*** Block opens ***

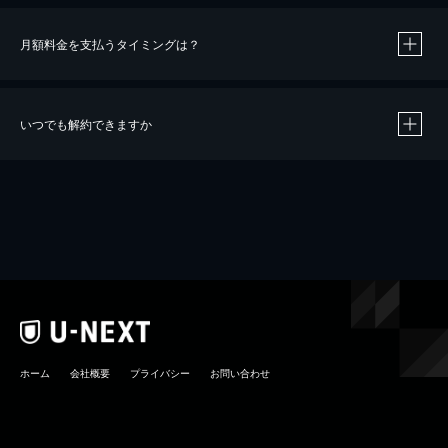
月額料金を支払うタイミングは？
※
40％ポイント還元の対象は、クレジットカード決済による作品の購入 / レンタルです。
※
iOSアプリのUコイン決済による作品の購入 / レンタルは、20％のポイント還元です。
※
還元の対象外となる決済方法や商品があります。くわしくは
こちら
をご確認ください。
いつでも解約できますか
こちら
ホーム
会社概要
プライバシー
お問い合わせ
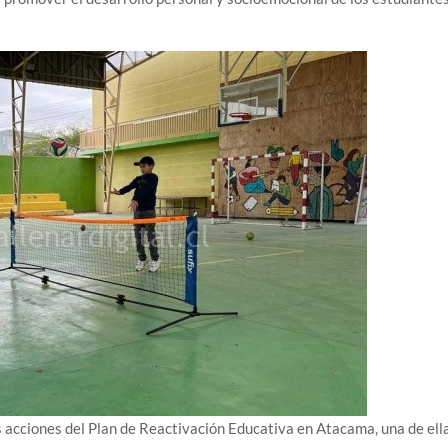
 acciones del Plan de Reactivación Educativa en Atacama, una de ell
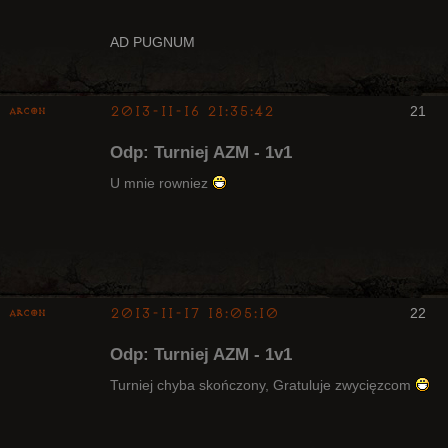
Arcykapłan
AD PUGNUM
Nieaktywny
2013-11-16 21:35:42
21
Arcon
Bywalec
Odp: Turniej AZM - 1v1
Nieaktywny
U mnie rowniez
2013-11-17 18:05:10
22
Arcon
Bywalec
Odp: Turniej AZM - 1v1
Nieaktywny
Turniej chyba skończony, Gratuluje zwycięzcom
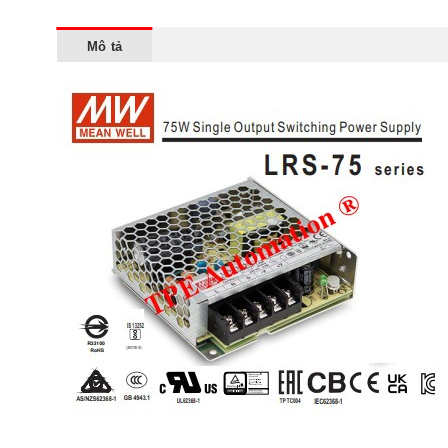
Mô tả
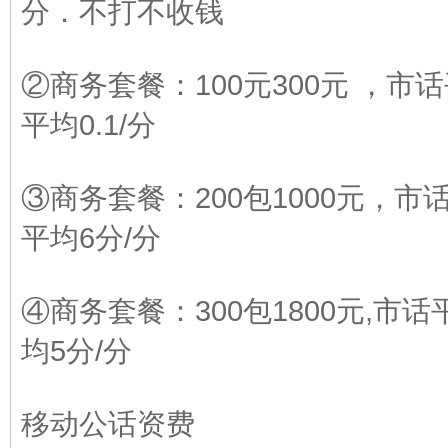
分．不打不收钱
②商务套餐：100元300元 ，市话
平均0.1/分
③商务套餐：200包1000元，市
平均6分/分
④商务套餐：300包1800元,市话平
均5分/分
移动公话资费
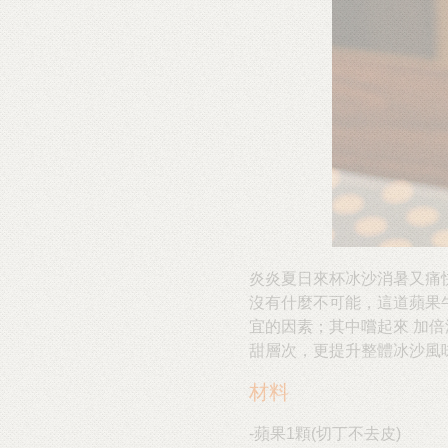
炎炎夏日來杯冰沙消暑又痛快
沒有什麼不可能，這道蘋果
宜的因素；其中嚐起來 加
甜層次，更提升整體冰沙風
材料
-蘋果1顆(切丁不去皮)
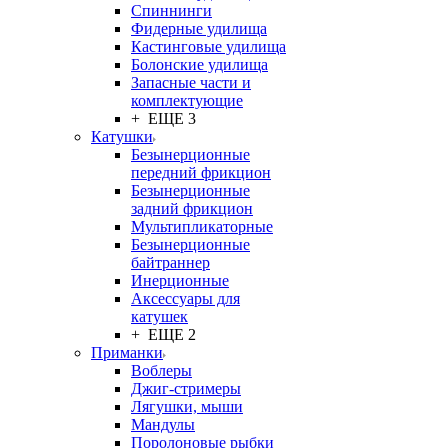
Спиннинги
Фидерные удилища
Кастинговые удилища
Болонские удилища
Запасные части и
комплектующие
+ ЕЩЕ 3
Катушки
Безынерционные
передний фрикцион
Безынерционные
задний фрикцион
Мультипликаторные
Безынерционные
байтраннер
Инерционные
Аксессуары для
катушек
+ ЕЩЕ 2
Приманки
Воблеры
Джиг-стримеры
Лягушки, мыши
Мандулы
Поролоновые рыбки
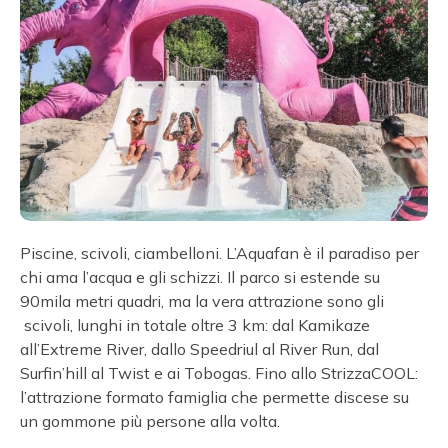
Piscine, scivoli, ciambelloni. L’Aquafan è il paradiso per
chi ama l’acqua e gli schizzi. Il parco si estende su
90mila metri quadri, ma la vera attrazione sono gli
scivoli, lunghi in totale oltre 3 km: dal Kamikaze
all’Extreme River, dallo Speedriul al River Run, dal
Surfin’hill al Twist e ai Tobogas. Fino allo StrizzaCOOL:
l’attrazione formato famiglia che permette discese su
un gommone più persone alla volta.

*** Block closes ***

● **YOUR GOAL**:
Everything in the material except the pictures should be restated word for word.

● **RESPONSE**:
月額料金を支払うタイミングは？
※
40％ポイント還元の対象は、クレジットカード決済による作品の購入 / レンタルです。
※
iOSアプリのUコイン決済による作品の購入 / レンタルは、20％のポイント還元です。
※
還元の対象外となる決済方法や商品があります。くわしくは
こちら
をご確認ください。
いつでも解約できますか
こちら
ホーム
会社概要
プライバシー
お問い合わせ
 acciones del Plan de Reactivación Educativa en Atacama, una de ell
Arcykapłan
AD PUGNUM
Nieaktywny
2013-11-16 21:35:42
21
Arcon
Bywalec
Odp: Turniej AZM - 1v1
Nieaktywny
U mnie rowniez
2013-11-17 18:05:10
22
Arcon
Bywalec
Odp: Turniej AZM - 1v1
Nieaktywny
Turniej chyba skończony, Gratuluje zwycięzcom
Mô tả
分．不打不收钱
②商务套餐：100元300元 ，市话
平均0.1/分
③商务套餐：200包1000元，市
平均6分/分
④商务套餐：300包1800元,市话平
均5分/分
移动公话资费
炎炎夏日來杯冰沙消暑又痛快
沒有什麼不可能，這道蘋果
宜的因素；其中嚐起來 加
甜層次，更提升整體冰沙風
材料
-蘋果1顆(切丁不去皮)
Спиннинги
Фидерные удилища
Кастинговые удилища
Болонские удилища
Запасные части и
комплектующие
+ ЕЩЕ 3
Катушки
Безынерционные
передний фрикцион
Безынерционные
задний фрикцион
Мультипликаторные
Безынерционные
байтраннер
Инерционные
Аксессуары для
катушек
+ ЕЩЕ 2
Приманки
Воблеры
Джиг-стримеры
Лягушки, мыши
Мандулы
Поролоновые рыбки
Piscine, scivoli, ciambelloni. L’Aquafan è il paradiso per
chi ama l’acqua e gli schizzi. Il parco si estende su
90mila metri quadri, ma la vera attrazione sono gli
scivoli, lunghi in totale oltre 3 km: dal Kamikaze
all’Extreme River, dallo Speedriul al River Run, dal
Surfin’hill al Twist e ai Tobogas. Fino allo StrizzaCOOL:
l’attrazione formato famiglia che permette discese su
un gommone più persone alla volta.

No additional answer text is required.